__Task directions__.
Copy the text lines of every item below word for word, leaving out the pictures.

__Exercise material__.
## Start

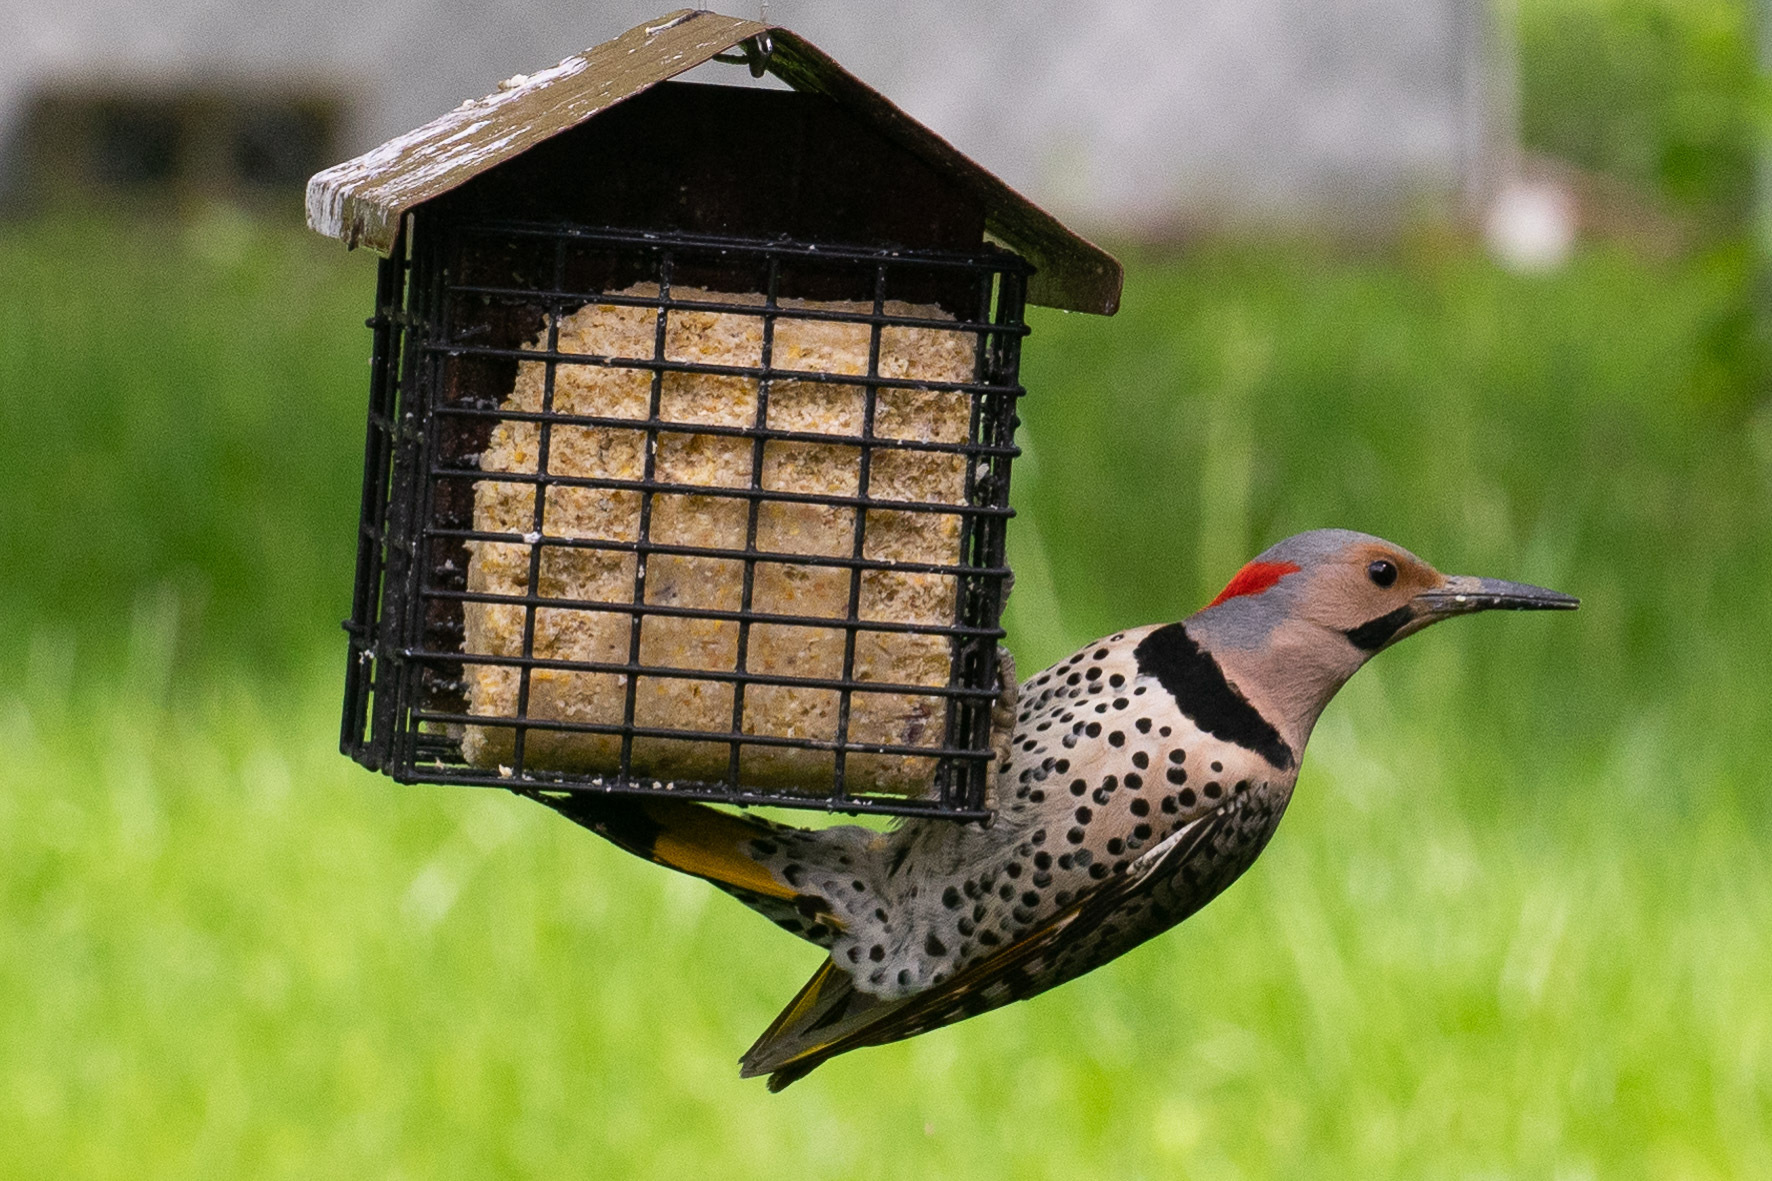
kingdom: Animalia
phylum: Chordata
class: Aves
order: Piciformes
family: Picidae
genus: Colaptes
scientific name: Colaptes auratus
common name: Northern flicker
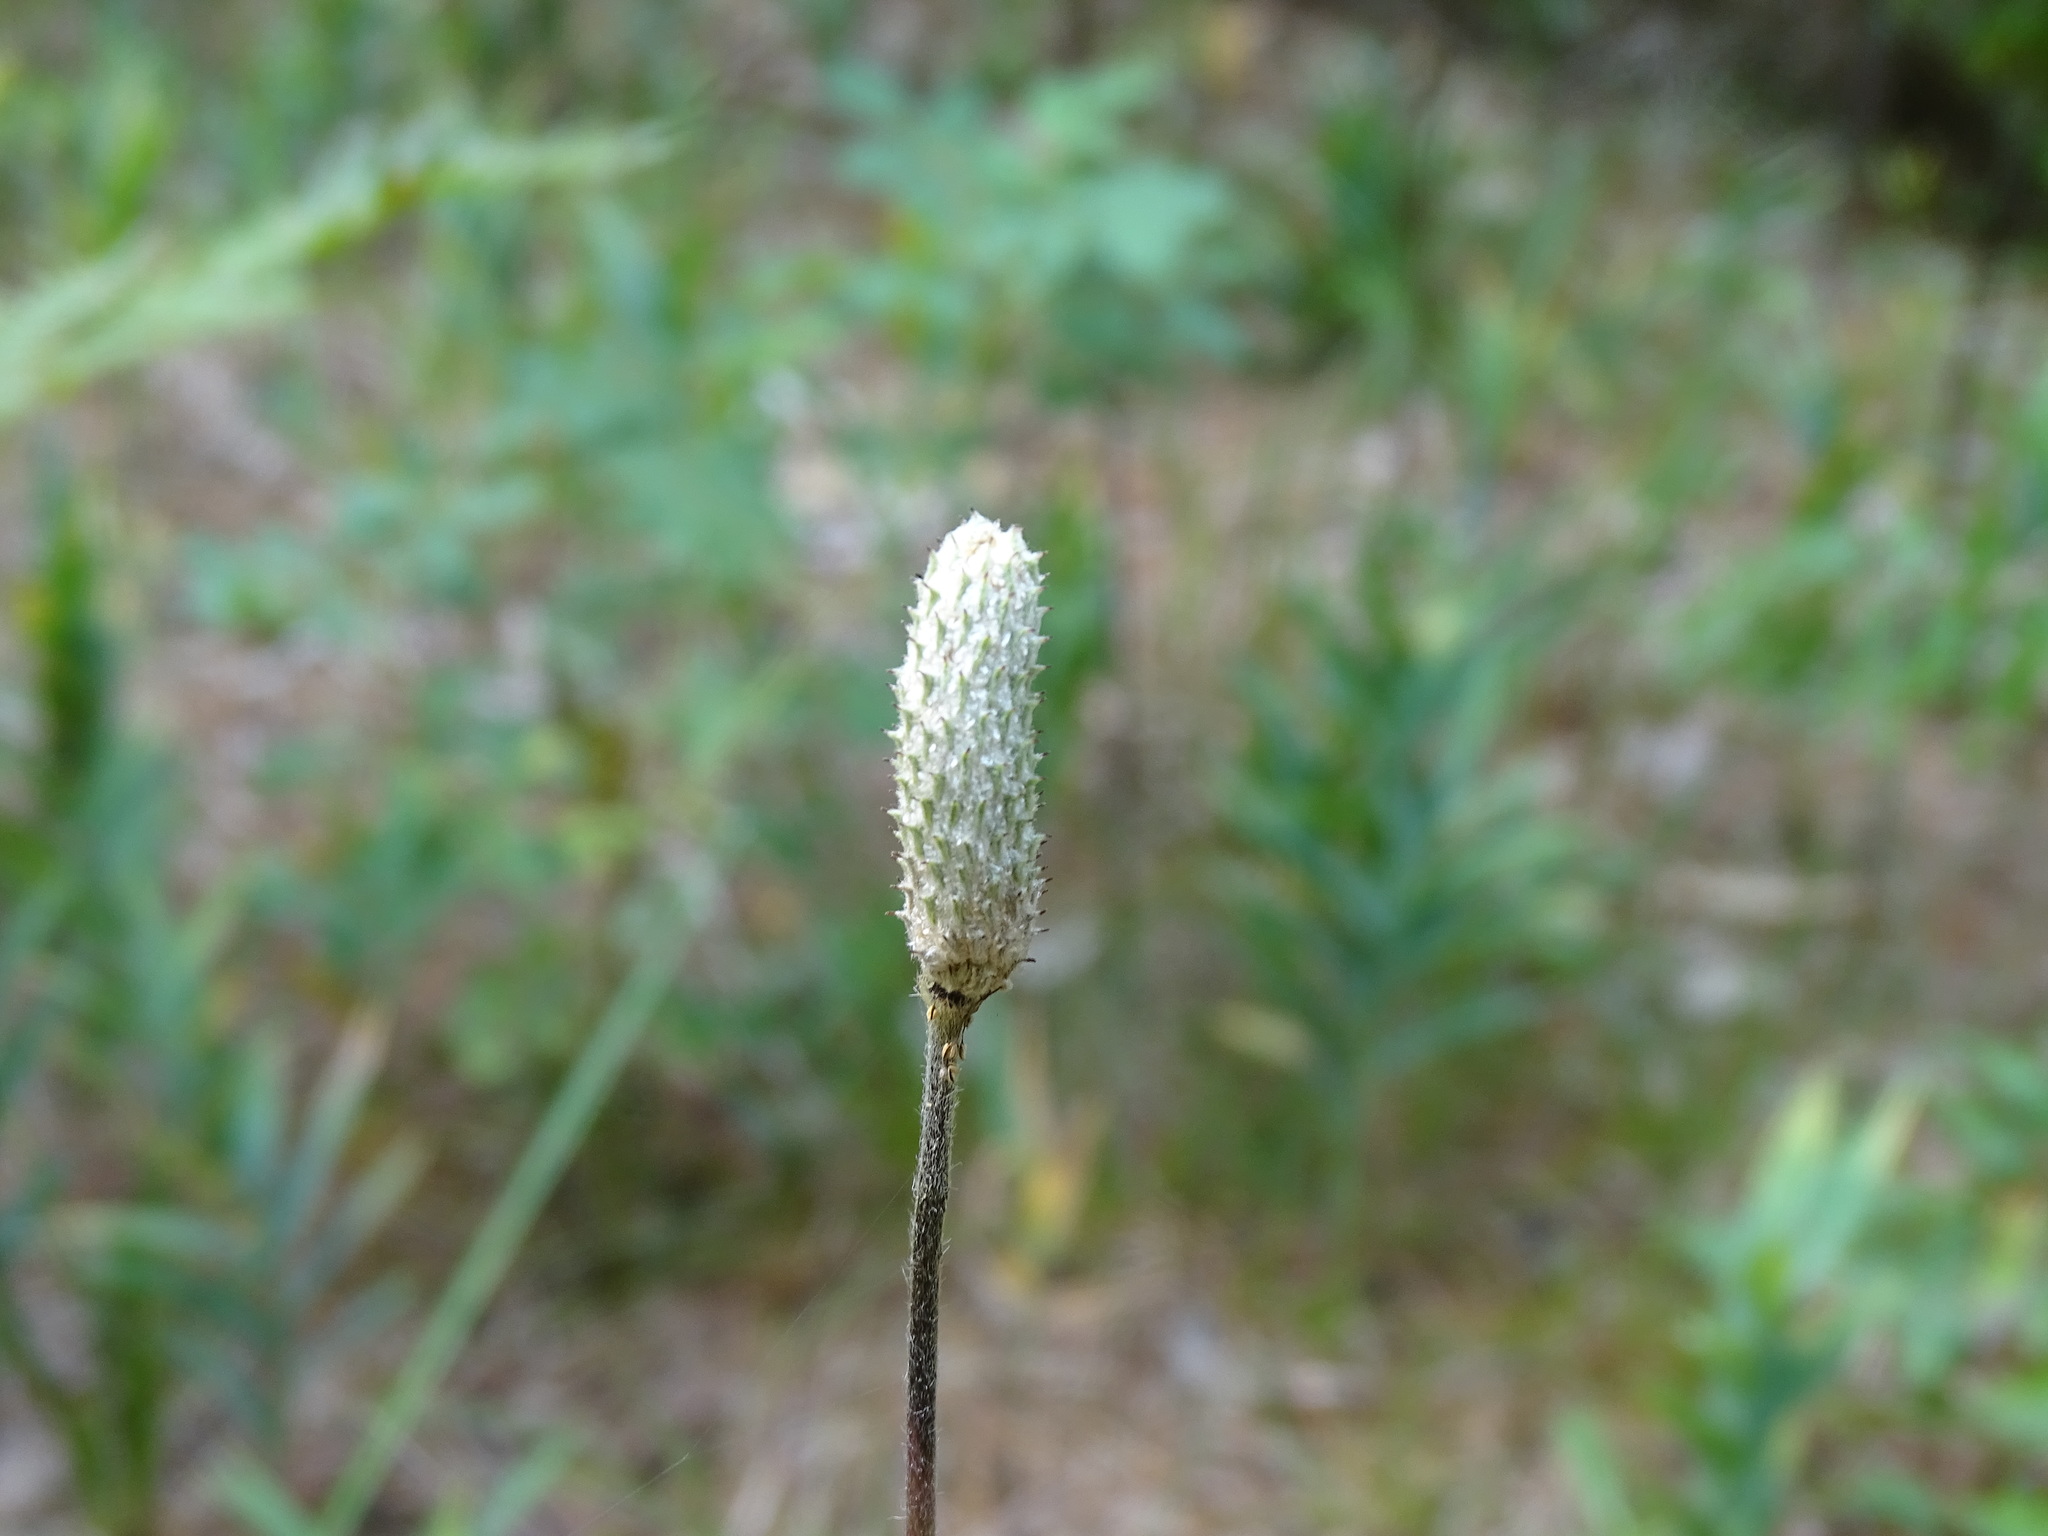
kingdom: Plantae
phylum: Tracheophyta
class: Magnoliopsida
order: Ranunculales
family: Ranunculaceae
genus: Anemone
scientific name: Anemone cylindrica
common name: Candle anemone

## End

__Task solution__.
kingdom: Animalia
phylum: Chordata
class: Aves
order: Piciformes
family: Picidae
genus: Colaptes
scientific name: Colaptes auratus
common name: Northern flicker
kingdom: Plantae
phylum: Tracheophyta
class: Magnoliopsida
order: Ranunculales
family: Ranunculaceae
genus: Anemone
scientific name: Anemone cylindrica
common name: Candle anemone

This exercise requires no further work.